Tennis in the Tudor Era
Back in the fifteenth century, physical fitness had a distinct purpose: preparing for war, rather than being something people did for fun or companionship.
But during the fifteenth-century Italian Renaissance, a writer called Castiglione wrote a book called the Book of the Courtier in 1527, which celebrated the advantages of exercise for purposes other than keeping battle ready.
He even advocated exercise in terms of social benefit, as an activity to be played with 'gentlemanly finesse, one of the many accomplishments of a courtier".
Another author, a man named Sir Thomas Elyot, wrote about the significance of exercise and recommended sport as a means to 'preserve one's health and increase strength through vigorous motion'.
Elyot highlighted exercise's role in maintaining both physical and mental well-being, asserting that it improved digestion and fortified a person's spirit, making them stronger and more courageous.
A sport considered to be acceptable for courtiers was tennis which was already an age-old game by the sixteenth century. The origins of tennis are not quite clear, with some sources states it was played in France and Spain since the twelfth century.

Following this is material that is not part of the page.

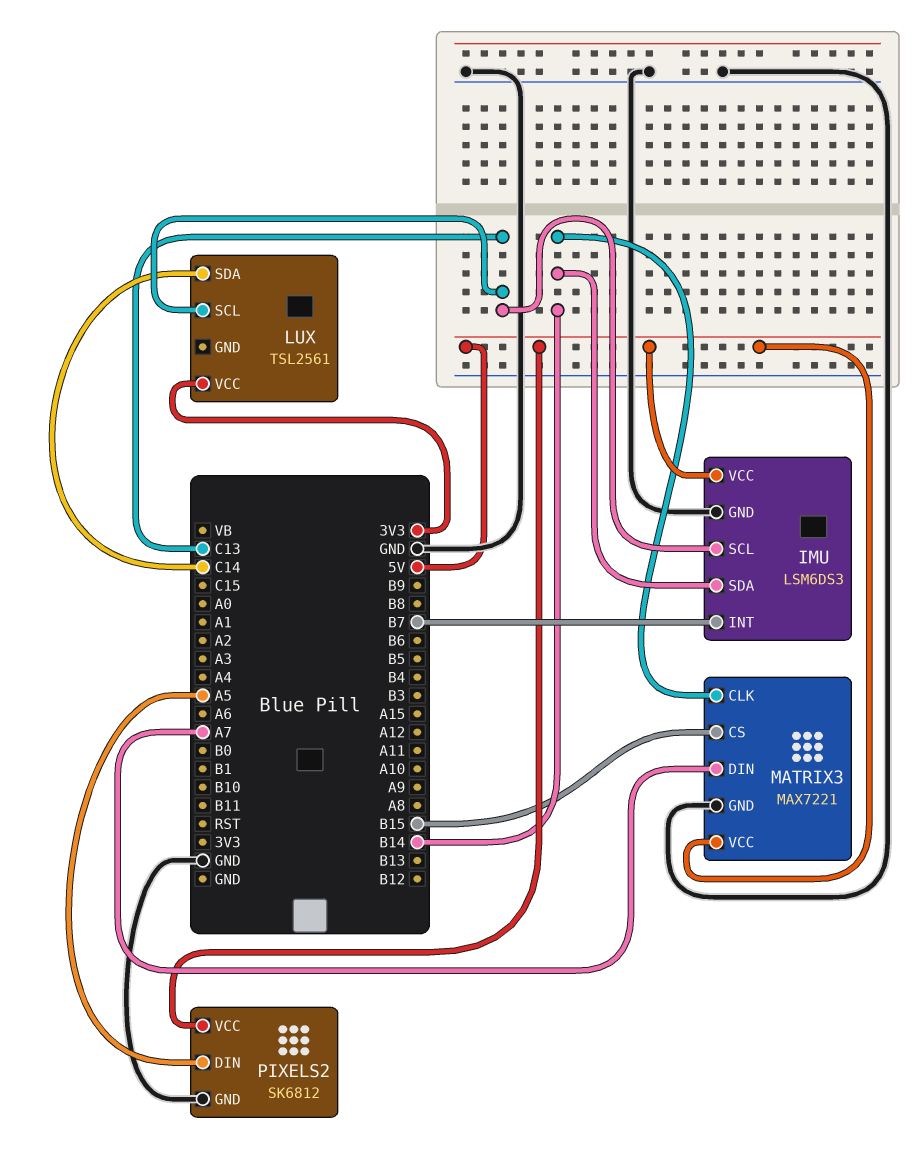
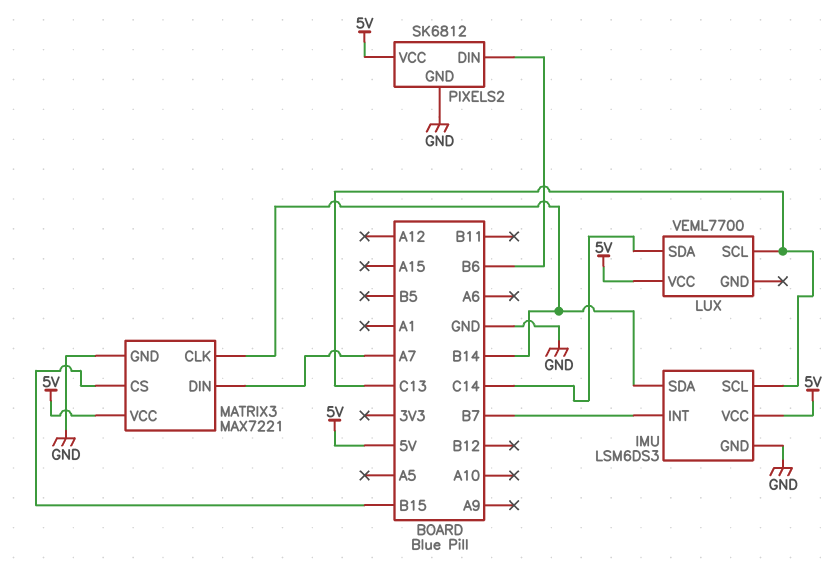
LUX: TSL2561 -> VEML7700
LUX pin VCC: 3V3 -> 5V
PIXELS2 pin DIN: A5 -> B6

The term "tennis" may be derived from the French tradition of calling out "tenez" before serving the ball!
The game was adopted in England but for some reason was restricted by royal decree between 1305 and 1388. According to Records show that it resurfaced in the English court during the reigns of Henry V in the early 1400s.
Tennis truly gained popularity in the English court during the reign of Henry VII during the late 1400s. The king's personal interest in the game led him to organize a tennis match at Kenilworth and construct courts at various locations such as Richmond, Wycombe, Woodstock, Windsor, and Westminster within the next fifteen years.
Tennis then went on to become a spectators sport, too, offering ample opportunities to showcase the players skills - and offer the audience the chance to bet on the outcome of the game! Both players and spectators could place bets on the outcome, with the privy expenses (the King's accountant) revealing that even the King was not always successful. Between 1493 and 1499, Henry VII lost a total of £20 - or £14,000 in todays money!
The game itself differed from modern tennis. In the sixteenth century, there were two variations played on different types of courts.
For a young Henry VIII, tennis, along with hunting and archery, formed part of his education.
One of his initial building projects as king was the construction of a new "tenys playe" at Westminster. Over the following two to three decades, he expanded his ownership of courts, constructing tennis plays at Beaulieu, Bridewell, St James's, Greenwich, Calais, Whitehall, and Hampton Court.
The most impressive of Henry's courts were the "great covered courts" built at Hampton Court Palace and Whitehall between 1532 and 1533.
Henry was not the sole enthusiast of tennis among the courtiers. Many noble individuals, including Lords Rochford and Ros, the Dukes of Suffolk and Buckingham, Henry Courtenay, Earl of Devon, and Anthony Knyvet, actively played the game.
On the day of Anne Boleyn's arrest, she spent part of the morning observing a tennis match at Whitehall. According to author Alison Weir, "Her champion emerged victorious, and she lamented not placing a wager on him when a gentleman messenger arrived" and summoned her to appear before the Privy Council.
Real tennis, the ancient form of the sport, is still played today in the United Kingdom, United States, Australia, and France. Fewer than 50 real tennis courts remain worldwide, with only a handful allowing the public to witness a match.
One of these historic courts is located at Hampton Court Palace, where a Royal Tennis Court building from 1626 stands, likely erected on the site of an earlier court.
The court currently hosts a club with over 500 members, and as stated on The Royal Tennis Court's official website, it has been in more or less continuous use since its construction.
The terms "Royal" and "Real" were introduced in the mid-twentieth century to differentiate this ancient form of tennis from the lawn tennis that emerged in the late nineteenth century.